Après l’épilation intégrale,
la labiaplastie ou dernièrement les paillettes vaginales, les
industriels ont
trouvé un nouveau moyen de faire penser aux femmes que
leur vagin n’est pas assez bien, les cosmétiques pour vulve.
En 2017, le corps féminin souffre encore de nombreuses discriminations.
Les publicitaires créent sans cesse des peurs totalement infondées aux
femmes. Quand ils ne sont pas occupés à leur faire croire que l’odeur
des règles peut incommoder ceux qui les entourent, ils décident de vanter les mérites du maquillage pour embellir la vulve.
Derrière
cette tendance, les sœurs Kardashian. Adulées et imitées par des
milliers de jeunes filles, ces dernières ne cachent pas le fait de
recourir à la cosmétique vulvaire. En mars dernier, Khloe révélait ainsi
utiliser un rouge à lèvres hydratant afin de prendre soin de ses lèvres
intimes. Mais c’est surtout Kim, la véritable star de la famille, qui
est à l’origine de ce phénomène. Fin 2016, Mario Dedivanovic, son
maquilleur officiel, publiait un cliché de lui, la tête entre les jambes
de la célébrité avec la légende, "Vous pensiez que je travaillais uniquement sur le visage ?"

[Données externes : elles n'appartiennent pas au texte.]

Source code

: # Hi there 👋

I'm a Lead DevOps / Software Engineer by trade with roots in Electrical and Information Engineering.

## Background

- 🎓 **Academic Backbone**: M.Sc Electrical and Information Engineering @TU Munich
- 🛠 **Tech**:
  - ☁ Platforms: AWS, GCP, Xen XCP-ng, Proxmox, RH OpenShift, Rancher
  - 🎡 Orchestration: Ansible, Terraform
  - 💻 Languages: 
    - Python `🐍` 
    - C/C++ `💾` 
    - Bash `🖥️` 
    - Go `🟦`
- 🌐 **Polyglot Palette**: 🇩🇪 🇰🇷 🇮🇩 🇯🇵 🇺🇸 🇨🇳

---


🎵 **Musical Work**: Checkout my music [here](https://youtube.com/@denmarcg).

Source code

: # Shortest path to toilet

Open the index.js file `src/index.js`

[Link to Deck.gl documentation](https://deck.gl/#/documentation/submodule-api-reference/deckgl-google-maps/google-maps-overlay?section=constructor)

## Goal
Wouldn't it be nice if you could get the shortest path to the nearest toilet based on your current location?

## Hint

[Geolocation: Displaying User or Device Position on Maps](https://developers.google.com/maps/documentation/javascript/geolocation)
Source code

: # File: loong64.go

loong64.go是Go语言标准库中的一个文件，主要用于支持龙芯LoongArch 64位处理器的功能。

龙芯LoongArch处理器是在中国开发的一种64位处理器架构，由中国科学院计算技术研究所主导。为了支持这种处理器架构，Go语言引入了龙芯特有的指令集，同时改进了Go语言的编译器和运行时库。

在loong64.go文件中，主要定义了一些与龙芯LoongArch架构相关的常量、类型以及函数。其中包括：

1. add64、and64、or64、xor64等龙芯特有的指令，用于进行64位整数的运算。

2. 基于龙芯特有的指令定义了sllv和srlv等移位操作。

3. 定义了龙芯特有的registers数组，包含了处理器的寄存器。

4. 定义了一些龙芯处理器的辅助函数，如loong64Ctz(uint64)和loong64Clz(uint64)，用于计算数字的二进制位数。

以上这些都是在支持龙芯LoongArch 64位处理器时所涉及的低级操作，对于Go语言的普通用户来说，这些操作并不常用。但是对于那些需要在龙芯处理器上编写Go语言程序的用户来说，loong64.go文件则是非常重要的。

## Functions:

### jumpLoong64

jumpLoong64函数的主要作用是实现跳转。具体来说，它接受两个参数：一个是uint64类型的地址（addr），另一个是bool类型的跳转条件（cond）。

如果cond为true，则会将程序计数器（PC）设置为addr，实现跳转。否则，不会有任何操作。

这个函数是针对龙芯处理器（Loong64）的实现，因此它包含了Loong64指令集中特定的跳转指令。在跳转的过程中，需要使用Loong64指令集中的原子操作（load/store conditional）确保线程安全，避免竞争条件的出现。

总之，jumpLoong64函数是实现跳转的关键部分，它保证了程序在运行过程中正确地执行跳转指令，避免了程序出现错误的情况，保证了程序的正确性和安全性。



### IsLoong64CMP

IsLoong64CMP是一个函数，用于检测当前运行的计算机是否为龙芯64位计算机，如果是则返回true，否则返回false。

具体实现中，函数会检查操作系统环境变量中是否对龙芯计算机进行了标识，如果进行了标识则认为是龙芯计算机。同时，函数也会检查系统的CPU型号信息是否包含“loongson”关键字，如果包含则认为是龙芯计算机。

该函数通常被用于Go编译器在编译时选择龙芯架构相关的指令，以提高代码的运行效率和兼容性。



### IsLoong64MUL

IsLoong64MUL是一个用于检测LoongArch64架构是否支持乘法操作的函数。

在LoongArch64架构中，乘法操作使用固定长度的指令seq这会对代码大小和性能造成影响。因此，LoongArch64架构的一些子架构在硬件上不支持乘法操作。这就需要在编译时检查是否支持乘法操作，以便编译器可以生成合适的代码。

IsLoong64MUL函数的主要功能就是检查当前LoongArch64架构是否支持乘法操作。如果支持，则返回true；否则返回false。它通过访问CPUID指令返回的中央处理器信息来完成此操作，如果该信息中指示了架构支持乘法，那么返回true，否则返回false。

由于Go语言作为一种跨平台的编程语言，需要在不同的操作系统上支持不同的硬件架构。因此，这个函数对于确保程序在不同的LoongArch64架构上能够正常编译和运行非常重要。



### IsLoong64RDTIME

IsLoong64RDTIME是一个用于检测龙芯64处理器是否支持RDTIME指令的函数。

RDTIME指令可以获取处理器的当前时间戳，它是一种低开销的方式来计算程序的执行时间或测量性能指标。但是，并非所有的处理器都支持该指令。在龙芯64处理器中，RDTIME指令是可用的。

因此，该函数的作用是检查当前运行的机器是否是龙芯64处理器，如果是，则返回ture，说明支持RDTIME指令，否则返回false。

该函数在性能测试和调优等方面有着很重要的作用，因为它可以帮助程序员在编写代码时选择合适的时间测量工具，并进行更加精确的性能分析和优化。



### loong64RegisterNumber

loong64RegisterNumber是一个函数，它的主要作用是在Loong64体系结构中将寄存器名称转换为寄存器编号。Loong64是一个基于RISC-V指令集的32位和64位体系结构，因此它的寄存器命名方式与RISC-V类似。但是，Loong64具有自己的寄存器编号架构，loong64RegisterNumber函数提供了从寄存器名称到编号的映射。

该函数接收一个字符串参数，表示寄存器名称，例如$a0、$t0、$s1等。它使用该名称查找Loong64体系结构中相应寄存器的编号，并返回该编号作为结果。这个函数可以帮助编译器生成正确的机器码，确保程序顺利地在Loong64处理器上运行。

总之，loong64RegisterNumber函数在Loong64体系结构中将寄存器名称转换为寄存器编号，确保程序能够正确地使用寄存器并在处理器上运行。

Rapidement, des marques ont senti là une magnifique opportunité de vendre aux femmes du maquillage pour parties intimes, bien que ce dernier soit parfaitement inutile et potentiellement mauvais.
The perfect V est une entreprise scandinave spécialisée dans les cosmétiques intimes. En plus de proposer des baumes, soins exfoliants, fards… La marque a également sorti un enlumineur, le Very V Luminizer. Sur son site, The Perfect V décrit ainsi la crème comme étant d’une "Couleur irisée lumineuse afin d’apporter un certain attrait au vagin".
La société en question ne fait qu’exploiter un filon marketing connu et développé depuis les années 1960, "le marketing de la honte".
En insinuant aux femmes que leur vagin sent, n’est pas de la bonne
couleur ou autres inventions farfelues, les publicitaires et industriels
de la beauté font germer l’idée que, sans l’utilisation de produits
spécifiques, les parties intimes de la femme en question sont
différentes des autres. De peur d’être raillées, ces dernières finissent
alors par acheter des produits dont elles n’ont pourtant pas besoin.